UADY students to address damage at Los Alacranes

A scuba diver explores Los Alacranes reef off the Yucatán Peninsula. Photo: Getty

Mérida, Yucatán — Rules protecting Scorpion Reef are going to be more stringent, said the director of the Arrecife Alacranes Protected Natural Area.

Cristóbal Cáceres G. Cantón reported that the National Commission of Natural Protected Areas is working on updating the zone’s management and control program to establish stricter measures on activities allowed and prohibited in this one that is a protected natural area.

Known locally as the Arrecife Alacranes, the coral reef 130 kilometers off Progreso’s coast is a national park and has been part of the United Nations Biosphere Reserve since 2006.
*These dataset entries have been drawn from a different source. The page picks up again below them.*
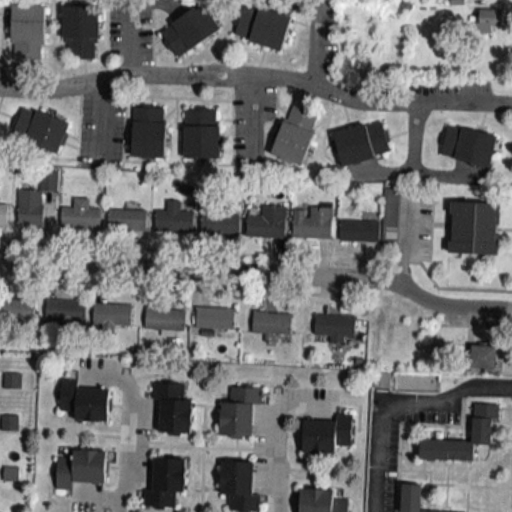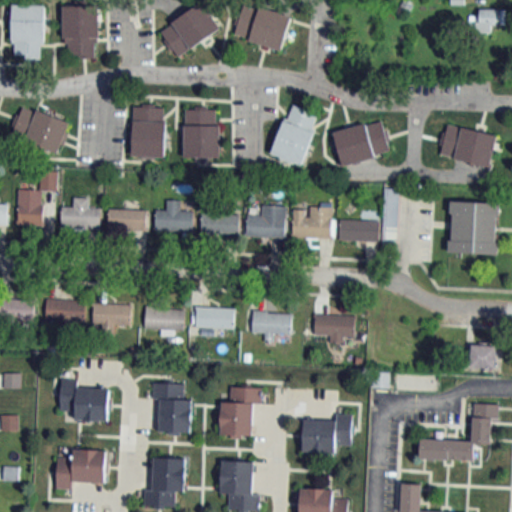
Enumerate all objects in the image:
building: (486, 20)
building: (259, 27)
building: (186, 30)
building: (78, 31)
building: (25, 32)
road: (255, 80)
building: (38, 130)
building: (146, 132)
building: (198, 133)
building: (292, 135)
building: (358, 142)
building: (465, 145)
road: (411, 157)
building: (28, 207)
building: (2, 213)
building: (389, 214)
building: (78, 215)
building: (172, 218)
building: (125, 220)
building: (218, 220)
building: (266, 222)
building: (310, 222)
building: (471, 227)
building: (356, 230)
road: (258, 274)
building: (61, 310)
building: (15, 312)
building: (109, 314)
building: (212, 317)
building: (163, 318)
building: (269, 323)
building: (332, 326)
building: (479, 355)
building: (81, 400)
road: (396, 400)
building: (170, 407)
building: (236, 410)
building: (7, 422)
building: (323, 434)
road: (280, 436)
building: (460, 436)
road: (127, 438)
building: (77, 467)
building: (163, 482)
building: (236, 485)
building: (407, 498)
building: (317, 501)
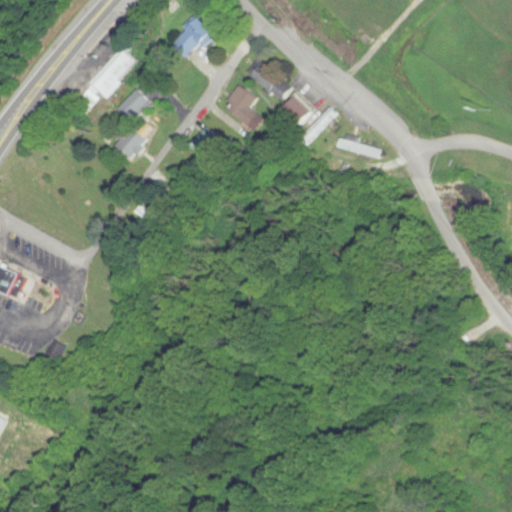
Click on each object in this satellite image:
building: (196, 39)
park: (474, 42)
road: (381, 45)
building: (158, 61)
road: (54, 69)
building: (113, 77)
building: (272, 84)
building: (246, 107)
building: (298, 108)
building: (320, 127)
road: (395, 142)
road: (459, 142)
building: (208, 146)
building: (362, 149)
road: (146, 179)
building: (12, 281)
In the last 20 years the park has suffered 11 boat strandings that have damaged fragile terrain. And recent hurricane activity has damaged the ecosystem further, he said.

Given this, starting in October, students of Marine Biology of the Autonomous University of Yucatan will spend a year launching various social participation tasks aimed at restoring threatened coral species.
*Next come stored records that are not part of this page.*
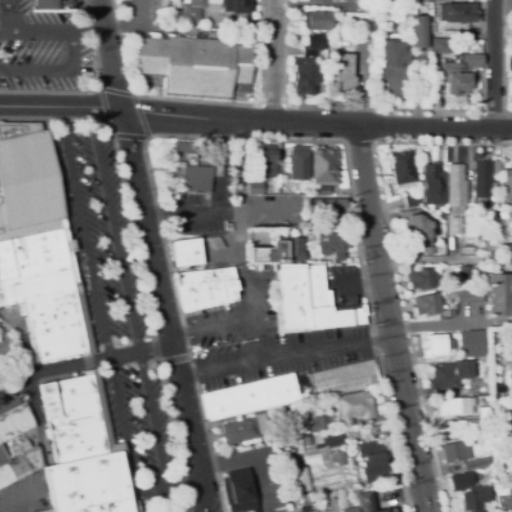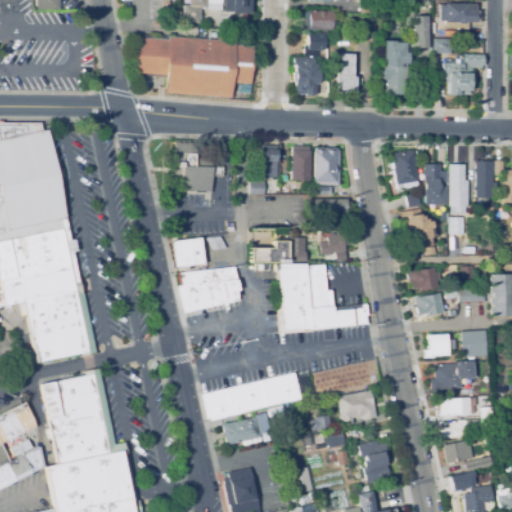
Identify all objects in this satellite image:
building: (363, 2)
building: (44, 4)
building: (212, 4)
building: (46, 5)
building: (234, 6)
building: (364, 9)
building: (191, 10)
building: (214, 10)
building: (455, 12)
building: (456, 13)
building: (316, 19)
building: (319, 20)
building: (417, 31)
building: (419, 32)
road: (71, 33)
road: (6, 34)
building: (439, 45)
building: (440, 46)
road: (503, 58)
road: (273, 61)
building: (508, 62)
building: (509, 62)
building: (193, 64)
road: (493, 64)
building: (305, 65)
building: (309, 65)
building: (194, 66)
building: (391, 67)
building: (393, 68)
road: (55, 71)
building: (342, 72)
building: (458, 72)
building: (460, 73)
building: (343, 74)
road: (255, 121)
building: (265, 160)
building: (266, 161)
building: (297, 162)
building: (298, 163)
road: (222, 166)
building: (323, 166)
building: (324, 166)
building: (192, 168)
building: (497, 168)
building: (401, 169)
building: (402, 169)
building: (193, 178)
building: (482, 179)
building: (480, 180)
building: (28, 182)
building: (431, 183)
building: (431, 184)
building: (505, 184)
building: (253, 187)
building: (254, 187)
building: (454, 187)
building: (455, 187)
building: (505, 188)
building: (320, 191)
building: (410, 199)
building: (328, 208)
building: (327, 210)
road: (224, 213)
road: (259, 213)
building: (453, 225)
building: (416, 228)
building: (228, 229)
road: (82, 230)
building: (417, 232)
building: (214, 243)
building: (331, 244)
building: (330, 247)
building: (294, 248)
building: (508, 249)
building: (428, 250)
building: (467, 250)
building: (506, 250)
building: (184, 251)
building: (277, 251)
building: (186, 252)
building: (35, 253)
building: (268, 253)
road: (153, 255)
road: (444, 261)
building: (461, 276)
building: (420, 278)
building: (421, 281)
road: (359, 282)
building: (205, 287)
building: (205, 288)
building: (449, 292)
building: (499, 294)
building: (468, 295)
building: (469, 295)
building: (500, 295)
road: (129, 298)
building: (292, 298)
building: (304, 299)
building: (425, 304)
building: (427, 304)
building: (51, 311)
road: (389, 318)
road: (253, 320)
road: (212, 331)
building: (470, 343)
building: (471, 343)
building: (435, 345)
building: (437, 345)
parking lot: (242, 346)
road: (140, 347)
road: (285, 354)
building: (152, 366)
road: (53, 369)
building: (448, 375)
building: (448, 376)
building: (511, 377)
building: (345, 378)
building: (253, 395)
building: (249, 398)
building: (353, 405)
building: (446, 406)
building: (447, 406)
building: (354, 407)
building: (484, 416)
building: (72, 419)
building: (14, 423)
building: (317, 423)
building: (319, 423)
building: (245, 426)
building: (450, 428)
building: (451, 429)
building: (239, 432)
road: (127, 436)
building: (306, 439)
building: (316, 439)
building: (332, 439)
building: (331, 440)
building: (17, 445)
building: (17, 446)
building: (318, 446)
building: (81, 448)
building: (454, 451)
building: (453, 452)
road: (249, 456)
building: (329, 457)
building: (340, 457)
building: (371, 460)
building: (372, 461)
building: (477, 462)
building: (19, 468)
building: (466, 473)
building: (462, 478)
building: (298, 479)
building: (301, 479)
building: (89, 485)
road: (183, 488)
building: (238, 491)
building: (238, 491)
road: (18, 497)
building: (475, 497)
building: (473, 498)
building: (504, 498)
building: (503, 499)
building: (364, 502)
building: (366, 502)
road: (192, 509)
building: (348, 509)
building: (350, 509)
building: (49, 511)
building: (382, 511)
These are four students from the Faculty of Veterinary Medicine and Animal Science who were winners of the “Be impulsão ideas” Bepensa Foundation challenge: Alejandra González Mata, Sirma Vega Gueorguieva, Andrea Marina Sánchez López and Luis Carlos Gasca Peralta.

The UADY Foundations, represented by its president Ignacio Cejudo Valencia and Bepensa, with its holder Fernando Ponce Díaz, signed a collaboration agreement with a 300,000-peso first-place prize

With this the students of the Uady will cultivate nurseries in the Arrecife Alacranes National Park.